Barbara Kaufmann: Die Enge
Die Hitze hat uns fest im Griff, liest man überall. Und wirklich fühlt es sich so an, als würde man festgehalten und könnte sich nicht losreißen. Weglaufen wäre auch sinnlos. Erst recht, wenn man arbeiten muss bei diesen Temperaturen, mitten in der Stadt und rundherum der Beton glüht. Die Hitze zwingt einen in die Isolation, dazu sich zurückzuziehen, sich abzuschotten.
Man schließt die Fenster, man zieht die Jalousien nach unten, man bunkert sich ein. Alles ist dunkel, alles ist ruhig, nur die Windmaschine surrt durch die stille Wohnung.
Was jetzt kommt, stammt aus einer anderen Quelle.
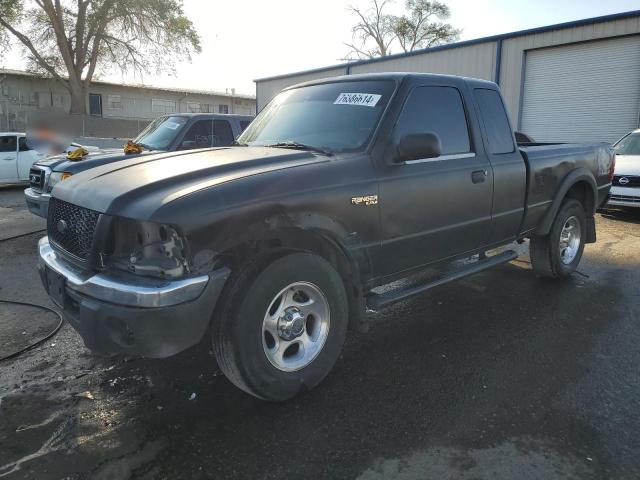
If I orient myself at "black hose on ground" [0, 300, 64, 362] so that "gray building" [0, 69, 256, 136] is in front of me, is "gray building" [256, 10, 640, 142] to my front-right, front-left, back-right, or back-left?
front-right

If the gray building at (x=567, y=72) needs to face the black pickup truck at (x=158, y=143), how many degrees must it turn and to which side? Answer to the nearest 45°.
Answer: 0° — it already faces it

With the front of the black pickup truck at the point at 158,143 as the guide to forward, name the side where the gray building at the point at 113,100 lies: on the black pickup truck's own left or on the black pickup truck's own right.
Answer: on the black pickup truck's own right

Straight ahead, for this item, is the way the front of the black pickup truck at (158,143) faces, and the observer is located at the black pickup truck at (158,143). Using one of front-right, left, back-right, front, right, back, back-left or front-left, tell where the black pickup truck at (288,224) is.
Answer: front-left

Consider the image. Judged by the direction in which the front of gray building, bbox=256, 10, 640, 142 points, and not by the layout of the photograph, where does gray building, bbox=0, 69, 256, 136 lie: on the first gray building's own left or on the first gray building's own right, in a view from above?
on the first gray building's own right

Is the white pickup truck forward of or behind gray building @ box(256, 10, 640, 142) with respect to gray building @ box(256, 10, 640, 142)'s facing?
forward

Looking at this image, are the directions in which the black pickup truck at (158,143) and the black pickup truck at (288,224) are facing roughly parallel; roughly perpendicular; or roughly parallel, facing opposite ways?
roughly parallel

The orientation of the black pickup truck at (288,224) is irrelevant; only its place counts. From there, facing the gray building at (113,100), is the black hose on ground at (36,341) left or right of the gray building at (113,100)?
left

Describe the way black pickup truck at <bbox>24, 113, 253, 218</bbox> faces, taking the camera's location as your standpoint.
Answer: facing the viewer and to the left of the viewer

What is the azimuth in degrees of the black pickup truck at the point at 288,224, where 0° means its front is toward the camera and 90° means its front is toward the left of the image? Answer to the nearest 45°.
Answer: approximately 45°

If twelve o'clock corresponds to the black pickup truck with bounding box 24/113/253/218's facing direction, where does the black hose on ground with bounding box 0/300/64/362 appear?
The black hose on ground is roughly at 11 o'clock from the black pickup truck.

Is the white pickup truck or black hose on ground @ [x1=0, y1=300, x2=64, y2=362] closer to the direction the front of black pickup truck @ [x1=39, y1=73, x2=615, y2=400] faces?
the black hose on ground

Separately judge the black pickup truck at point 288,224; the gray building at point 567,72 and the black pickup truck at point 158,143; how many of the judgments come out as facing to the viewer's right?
0

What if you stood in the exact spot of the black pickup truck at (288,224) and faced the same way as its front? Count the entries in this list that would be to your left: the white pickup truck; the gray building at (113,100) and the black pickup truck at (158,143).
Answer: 0
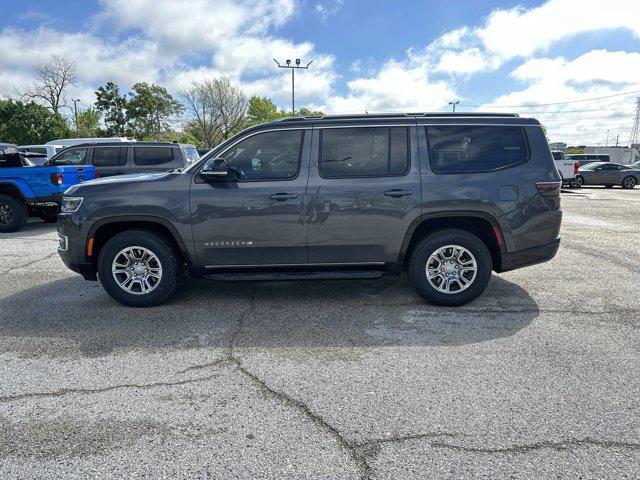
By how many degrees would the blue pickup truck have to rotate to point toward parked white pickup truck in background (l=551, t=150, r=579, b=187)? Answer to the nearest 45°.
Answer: approximately 135° to its right

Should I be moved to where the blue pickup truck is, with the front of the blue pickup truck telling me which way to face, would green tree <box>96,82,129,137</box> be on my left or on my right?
on my right

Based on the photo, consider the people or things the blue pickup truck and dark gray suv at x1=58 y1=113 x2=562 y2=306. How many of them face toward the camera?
0

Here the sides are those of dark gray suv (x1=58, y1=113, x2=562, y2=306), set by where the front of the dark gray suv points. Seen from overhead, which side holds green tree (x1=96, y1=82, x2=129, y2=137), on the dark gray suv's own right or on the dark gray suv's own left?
on the dark gray suv's own right

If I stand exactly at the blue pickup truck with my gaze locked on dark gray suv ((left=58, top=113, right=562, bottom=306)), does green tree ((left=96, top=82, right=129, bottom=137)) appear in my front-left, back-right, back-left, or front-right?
back-left

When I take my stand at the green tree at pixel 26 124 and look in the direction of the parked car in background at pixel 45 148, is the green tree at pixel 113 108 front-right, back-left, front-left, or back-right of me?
back-left

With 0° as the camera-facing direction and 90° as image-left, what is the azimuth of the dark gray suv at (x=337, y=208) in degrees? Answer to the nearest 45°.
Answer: approximately 90°

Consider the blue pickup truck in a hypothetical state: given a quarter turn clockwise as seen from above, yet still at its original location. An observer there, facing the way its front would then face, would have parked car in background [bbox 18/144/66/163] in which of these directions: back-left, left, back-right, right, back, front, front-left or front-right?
front-left

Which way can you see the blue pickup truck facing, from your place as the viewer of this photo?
facing away from the viewer and to the left of the viewer

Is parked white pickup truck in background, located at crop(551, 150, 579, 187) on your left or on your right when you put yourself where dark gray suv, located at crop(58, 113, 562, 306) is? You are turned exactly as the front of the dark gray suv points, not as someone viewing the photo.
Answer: on your right

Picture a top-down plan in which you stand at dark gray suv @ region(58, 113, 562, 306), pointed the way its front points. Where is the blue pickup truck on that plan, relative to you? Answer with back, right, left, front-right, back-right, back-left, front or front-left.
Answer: front-right

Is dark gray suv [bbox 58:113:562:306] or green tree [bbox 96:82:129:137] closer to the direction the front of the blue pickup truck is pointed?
the green tree

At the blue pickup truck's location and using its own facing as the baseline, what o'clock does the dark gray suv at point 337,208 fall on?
The dark gray suv is roughly at 7 o'clock from the blue pickup truck.

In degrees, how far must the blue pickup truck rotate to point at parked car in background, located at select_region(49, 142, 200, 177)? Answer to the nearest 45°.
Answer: approximately 90° to its right
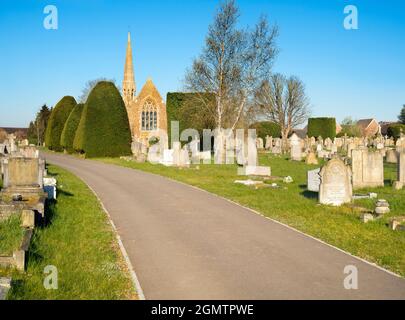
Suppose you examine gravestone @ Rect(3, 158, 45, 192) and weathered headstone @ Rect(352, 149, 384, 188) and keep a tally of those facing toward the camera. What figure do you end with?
2

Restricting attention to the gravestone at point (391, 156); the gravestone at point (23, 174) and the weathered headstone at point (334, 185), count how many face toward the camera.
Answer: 3

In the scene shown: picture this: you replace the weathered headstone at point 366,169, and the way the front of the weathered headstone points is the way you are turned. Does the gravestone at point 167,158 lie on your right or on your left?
on your right

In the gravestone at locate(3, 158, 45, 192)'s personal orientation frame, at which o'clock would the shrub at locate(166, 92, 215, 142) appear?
The shrub is roughly at 7 o'clock from the gravestone.

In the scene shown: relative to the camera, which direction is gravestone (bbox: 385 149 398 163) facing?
toward the camera

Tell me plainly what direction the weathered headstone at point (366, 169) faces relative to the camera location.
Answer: facing the viewer

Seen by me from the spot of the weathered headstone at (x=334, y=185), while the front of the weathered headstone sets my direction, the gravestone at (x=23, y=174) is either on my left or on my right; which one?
on my right

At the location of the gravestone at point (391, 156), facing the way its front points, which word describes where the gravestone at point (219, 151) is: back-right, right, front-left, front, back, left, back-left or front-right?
right

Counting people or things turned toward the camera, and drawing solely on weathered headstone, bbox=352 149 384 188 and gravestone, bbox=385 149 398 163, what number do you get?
2

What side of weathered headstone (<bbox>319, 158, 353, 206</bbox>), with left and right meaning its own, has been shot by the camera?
front

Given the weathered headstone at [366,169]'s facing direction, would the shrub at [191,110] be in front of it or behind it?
behind

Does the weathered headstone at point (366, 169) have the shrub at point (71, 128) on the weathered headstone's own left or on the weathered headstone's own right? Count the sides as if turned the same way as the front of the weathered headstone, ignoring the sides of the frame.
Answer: on the weathered headstone's own right

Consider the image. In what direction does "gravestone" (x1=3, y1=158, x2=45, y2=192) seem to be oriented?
toward the camera
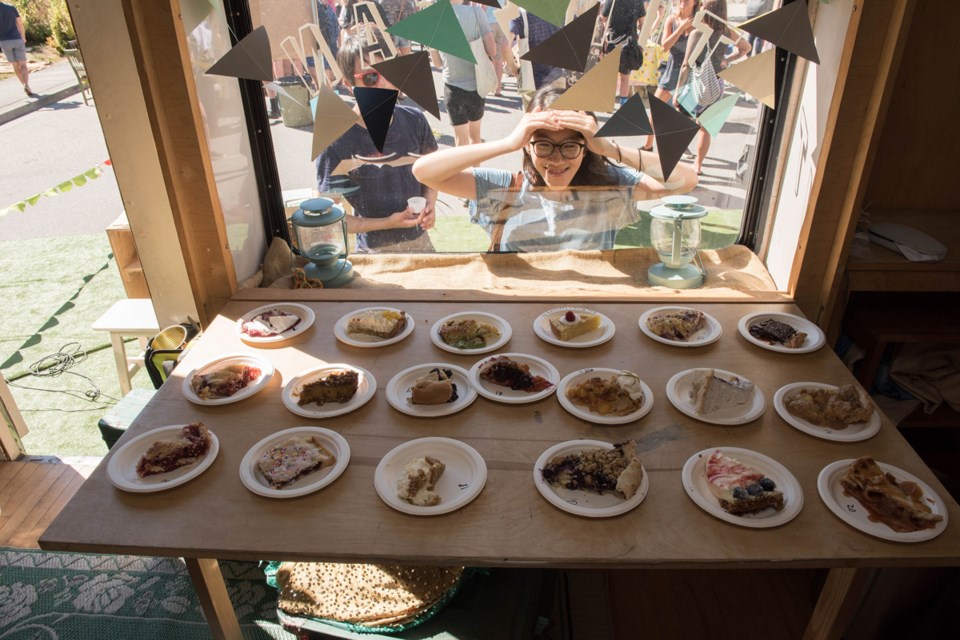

Es ist seltsam, dachte ich mir nach ein paar Tagen, wenn man ständig im Dunklen tappt. Wenn man nicht genau weiß, ob es draußen Tag ist oder Nacht. Es ist sonderbar, wenn man die eigenen vier Wände zu lange nicht verlässt. Einerseits ist es sicher, es gibt keine Überraschungen. Man weiß, was einen hinter jeder Tür erwartet. Wie ein Adventskalender, den man selbst befüllt hat.
Andererseits steigt die Angst vor dem, was draußen vor sich geht. Vor dem Unerwarteten, dem Unbekannten, dem Fremden. Ein altes Lied der Goldenen Zitronen aus Hamburg fällt einem plötzlich wieder ein. „Im Binnenland tut man sich schwer, die Ferne zu verstehen. Man lässt nichts rein, man lässt nichts raus. Und inzüchtig wird man untergehen.“ In der Enge wächst die Furcht. Die Furcht vor der Weite, vor dem, was kommen könnte. Vor allem, was nicht vertraut ist.
Enge macht misstrauisch.
In ihr gedeihen Angst, Irrationalität, Irrglaube.
Der Irrglaube, man wüsste etwas über den anderen, darüber, was er erlebt hat, was er durchmacht, nur weil man ihn täglich aus der Ferne sieht. Der Irrglaube, es ginge einem besser, wenn es den anderen schlecht geht. Der Irrglaube, man hätte mehr, wenn andere weniger haben.
Enge macht ängstlich.
Kleiner Garten, kleines Haus und die Schrebergartenmentalität regiert. Nur bis zum Zaun gehen und nicht weiter! Alles Feind! Als Sichtschutz werden Thujenhecken gepflanzt, um sich dahinter verbergen zu können. Um den Nachbar nicht mehr sehen, um ihn nicht mehr in die Augen blicken zu müssen. Um seine Ruhe zu haben. Zur Sicherheit legt man sich einen Hund zu und hört auf jene, die ihn scharf machen. Man kultiviert die Grenzen, die man freiwillig um sich errichtet hat. Und versperrt sich selbst den Blick darauf, was hinter ihnen liegt.
Enge macht uneinsichtig.
Weil man irgendwann nur noch die eigenen Gedanken hört. Wenn da niemand mehr ist, der anders denkt. Keiner, mit dem man sich austauschen kann, der einem nicht nur zustimmt, sondern viel wichtiger, auch widerspricht. In der Enge sind Verschwörungstheorien beliebt. In der Enge ist jeder verdächtig. In der Enge sind alle Antworten sehr einfach. Weil man sie sich selbst gibt.
Wie gut es tut, aus der Enge auszubrechen. Abends nach Sonnenuntergang nach draußen zu gehen und durch die Straßen und Gassen zu spazieren. Den Blick schweifen zu lassen, auch wenn es Nacht ist, die Weite zu genießen.
All die fremden Menschen zu beobachten, die angeblich so anders sind, weil sie anders aussehen, sich anders kleiden, anders denken und die doch nur das gleiche wollen. Den Tag friedlich zu beenden, sicher heimzukommen und die Hitze zu vergessen.